Dans cet article, Privratsky et al. ont établi une méthode ou « recette » de prétraitement du signal EDA qui sert de ligne directrice. C’est sur cette méthode-là que mon projet se pose. Ainsi, j’ai trois objectifs : le premier est d’ajouter une étape à leur « recette » afin de vérifier si l’étape que je rajoute améliore ou non les résultats. Pour y arriver, j’utilise l’intelligence artificielle sous la forme d’un algorithme d’apprentissage machine qui détecte dans le signal les moments non utilisables à cause d’« artefacts ». Cela peut paraître bizarre, mais quand le contact entre l’électrode et la peau est perturbé, cela crée ce qu’on appelle un artefact de mouvement. Le problème avec ces artefacts, c’est qu’ils sont similaires au signal valide, celui qui intéresse les équipes de recherche. L’étude de ces artefacts est peu utile, car ils ne sont pas provoqués par les stimuli de l’expérience, mais par les mouvements du participant.
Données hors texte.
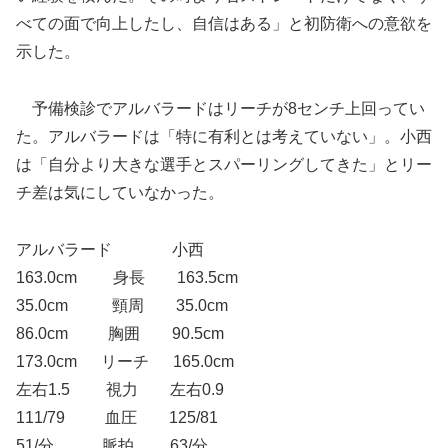
べての面で向上したし、自信はある」と初防衛への意欲を
示した。
予備検診でアルバラードはリーチが8センチ上回ってい
た。アルバラードは「特に有利とは考えていない」。小西
は「自分より大きな選手とスパーリングしてきた」とリー
チ差は気にしていなかった。
アルバラード 小西
163.0cm 身長 163.5cm
35.0cm 頸周 35.0cm
86.0cm 胸囲 90.5cm
173.0cm リーチ 165.0cm
左右1.5 視力 左右0.9
111/79 血圧 125/81
51/分 脈拍 63/分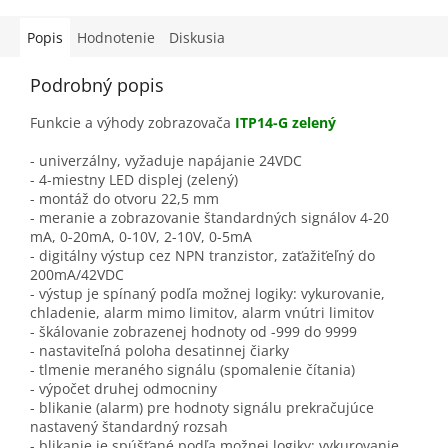
Popis
Hodnotenie
Diskusia
Podrobný popis
Funkcie a výhody zobrazovača
ITP14-G zelený
- univerzálny, vyžaduje napájanie 24VDC
- 4-miestny LED displej (zelený)
- montáž do otvoru 22,5 mm
- meranie a zobrazovanie štandardných signálov 4-20
mA, 0-20mA, 0-10V, 2-10V, 0-5mA
- digitálny výstup cez NPN tranzistor, zaťažiťeľný do
200mA/42VDC
- výstup je spínaný podľa možnej logiky: vykurovanie,
chladenie, alarm mimo limitov, alarm vnútri limitov
- škálovanie zobrazenej hodnoty od -999 do 9999
- nastaviteľná poloha desatinnej čiarky
- tlmenie meraného signálu (spomalenie čítania)
- výpočet druhej odmocniny
- blikanie (alarm) pre hodnoty signálu prekračujúce
nastavený štandardný rozsah
- blikanie je spúšťané podľa možnej logiky: vykurovanie,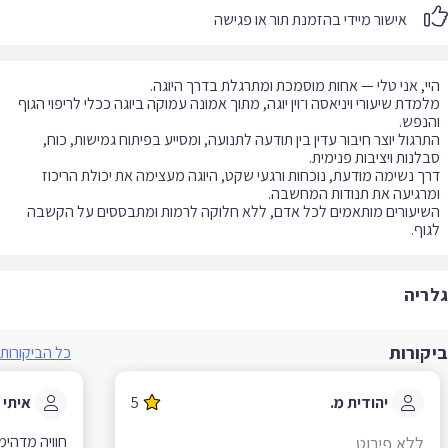
אישור מיידי בהזמנת תור או פגישה
מדת שיעורי ויניאסה ו־וין יוגה, מתוך אמונה עמוקה ביוגה ככלי לריפוי הגוף
רגול יוצר חיבור עדין בין תודעה לתנועה, ומסייע בפיתוח גמישות, כוח,
ך נשימה מודעת, נוכחות ורגעי שקט, היוגה מעצימה את יכולת הריכוז
יעורים מותאמים לכל אדם, ללא חלוקה לרמות ומתבססים על הקשבה
וף.
ריה
קורות
כל הביקורות
יהודית מ.
5
איתי א.
חוויה מדהימה 
ללא פירוט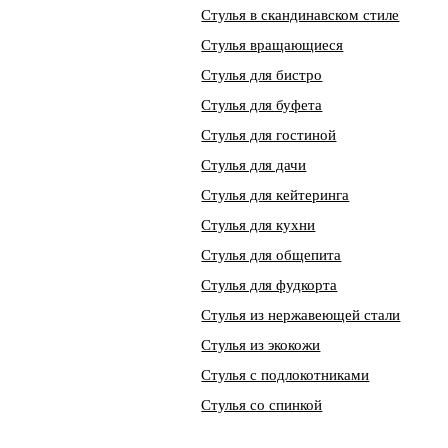
Стулья в скандинавском стиле
Стулья вращающиеся
Стулья для бистро
Стулья для буфета
Стулья для гостиной
Стулья для дачи
Стулья для кейтеринга
Стулья для кухни
Стулья для общепита
Стулья для фудкорта
Стулья из нержавеющей стали
Стулья из экокожи
Стулья с подлокотниками
Стулья со спинкой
Privratsky et al. utilisent deux manières d’attribuer un score au signal. Ces scores permettent aux chercheurs et chercheuses d’effectuer des analyses statistiques afin de répondre à leurs questions de recherche. Voyez les scores comme une façon objective de juger un gâteau : le gâteau est-il bon ou mauvais ? Dans le cas de l’EDA, les scores permettent d’évaluer la réaction de la participante ou du participant aux stimuli. Mon deuxième objectif est d’utiliser une autre méthode pour noter le signal et évaluer si celle-ci améliore ou non les résultats. Finalement, mon troisième objectif est de tester la « recette » de Privratsky avec les mêmes ingrédients, mais provenant d’autres fournisseurs. Autrement dit, je teste la « recette », mais avec différentes banques de données publiquement accessibles.
Ainsi, mon projet est d’offrir une « recette » qui permettra de prétraiter le signal EDA adéquatement, mais aussi d’offrir les outils qui viennent avec la « recette ». Autrement dit, mon but est de fournir aux futures équipes de recherche les outils que j’ai utilisés et/ou créés pour effectuer le projet, c’est-à-dire tous les codes produits, mais aussi la façon adéquate de s’en servir.
Cet article a été réalisé par Claudéric DeRoy, étudiant à la maîtrise en psychologie (Université de Montréal), avec l’accompagnement de Marie-Paule Primeau, conseillère en vulgarisation scientifique, dans le cadre de notre initiative « Mon projet de recherche en 800 mots ».